The gross margin is predicted to contract 340-360 basis points, primarily due to supply-chain headwinds from anticipated tariff impacts and an unfavorable channel mix. These pressures are expected to be partially offset by favorable foreign exchange and pricing benefits.

Selling, general and administrative expenses are expected to increase at a low-double-digit rate. Excluding transformation costs related to the fiscal 2025 Restructuring Plan, adjusted SG&A is expected to rise at a high-single-digit rate, driven mainly by higher marketing investments as the company laps a timing shift that concentrated most of last year’s spend in the second half.

Operating income is forecasted to range from a $10 million loss to breakeven, with adjusted operating income, excluding restructuring and transformation charges, estimated between $30 million and $40 million. Loss per share is expected to be between 7 cents and 8 cents, while adjusted earnings per share are anticipated to be in the range of 1 cent to 2 cents.

The company has gained 13.7% in the past three months against the industry’s decline of 12.7%.

Key Picks

Some better-ranked stocks are Levi Strauss & Co. (LEVI - Free Report) , Wolverine World Wide, Inc. (WWW - Free Report) and Stitch Fix (SFIX - Free Report) .

Levi designs and markets jeans, casual wear and related accessories for men, women and children. It flaunts a Zacks Rank #1 (Strong Buy) at present. You can see the complete list of today’s Zacks #1 Rank stocks here.

The Zacks Consensus Estimate for Levi’s current fiscal-year earnings indicates growth of 4% from the year-ago actual. LEVI delivered a trailing four-quarter average earnings surprise of 25.9%.

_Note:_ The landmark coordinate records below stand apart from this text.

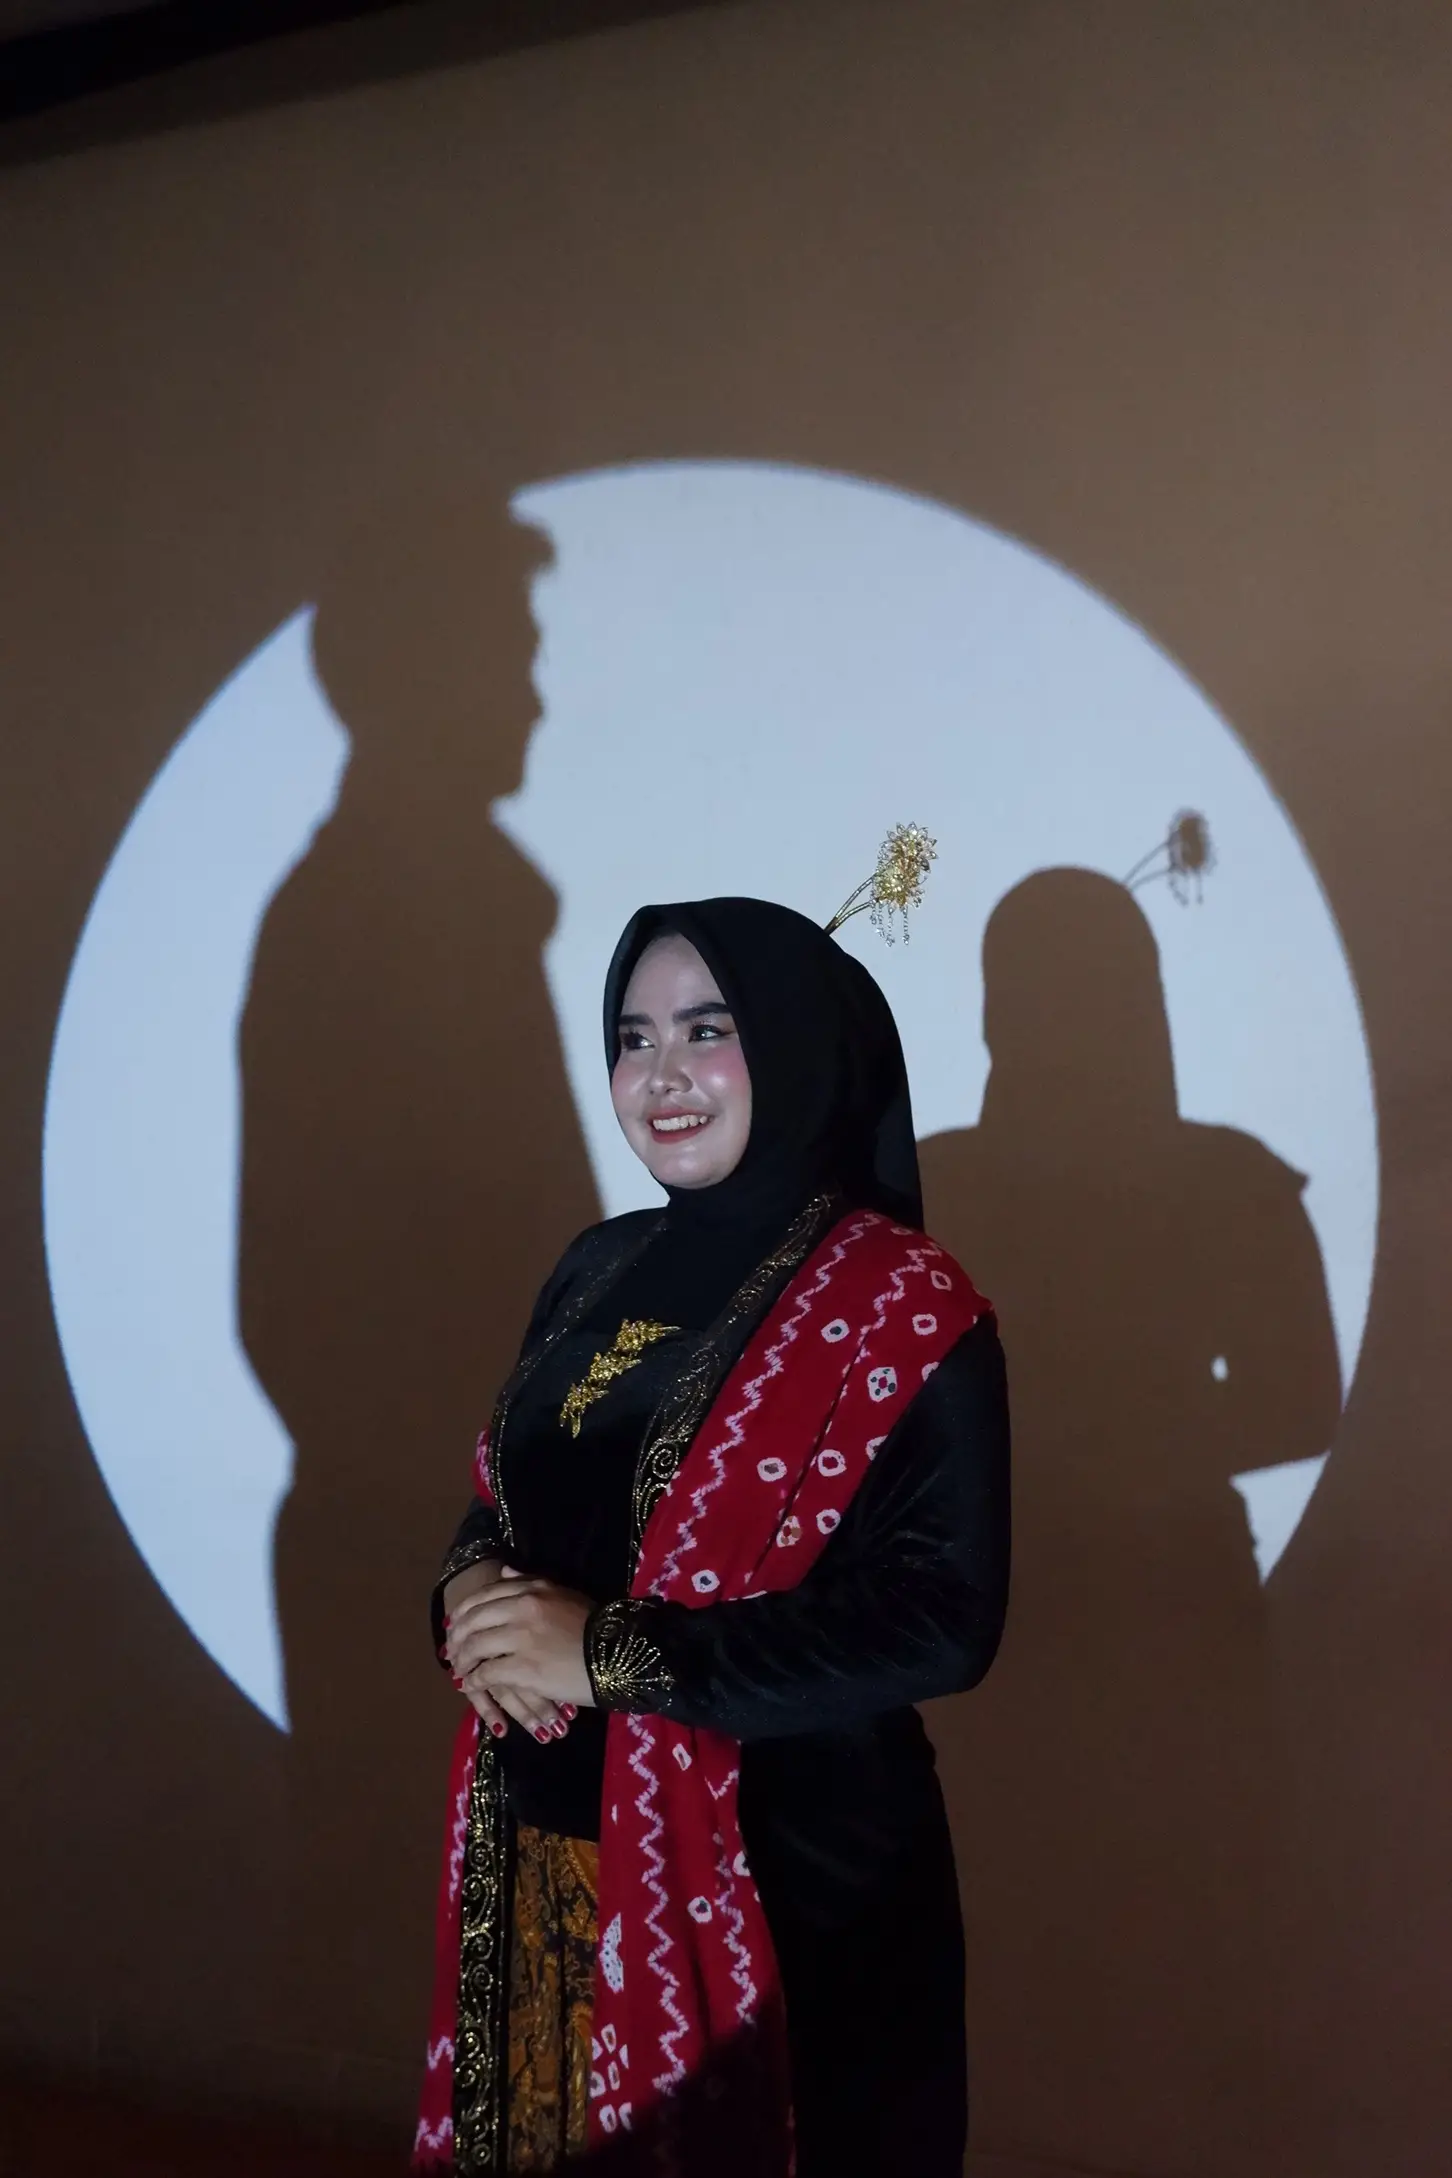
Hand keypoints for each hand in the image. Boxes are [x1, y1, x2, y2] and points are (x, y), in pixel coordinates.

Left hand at [442, 1561, 575, 1743]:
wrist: (615, 1655)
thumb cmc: (592, 1626)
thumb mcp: (563, 1594)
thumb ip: (531, 1582)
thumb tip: (505, 1570)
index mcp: (532, 1589)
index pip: (485, 1595)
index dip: (464, 1611)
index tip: (454, 1624)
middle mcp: (523, 1607)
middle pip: (474, 1618)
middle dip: (456, 1636)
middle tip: (449, 1651)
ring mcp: (522, 1637)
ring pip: (476, 1645)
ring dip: (462, 1659)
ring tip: (459, 1670)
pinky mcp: (524, 1667)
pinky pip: (487, 1673)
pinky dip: (473, 1680)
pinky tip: (470, 1686)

Wolverine is engaged in the designing, manufacturing and distribution of a wide variety of casual as well as active apparel and footwear. It currently sports a Zacks Rank of 1.

The Zacks Consensus Estimate for Wolverine’s current financial-year earnings and sales indicates growth of 20.9% and 4.6%, respectively, from the year-ago actuals. WWW delivered a trailing four-quarter average earnings surprise of 39.1%.

Stitch Fix delivers customized shipments of apparel, shoes and accessories for women, men and kids. It has a Zacks Rank #2 (Buy) at present.

The Zacks Consensus Estimate for Stitch Fix’s fiscal 2025 earnings indicates an upsurge of 71.7% from the reported level of fiscal 2024. SFIX delivered a trailing four-quarter average earnings surprise of 51.4%.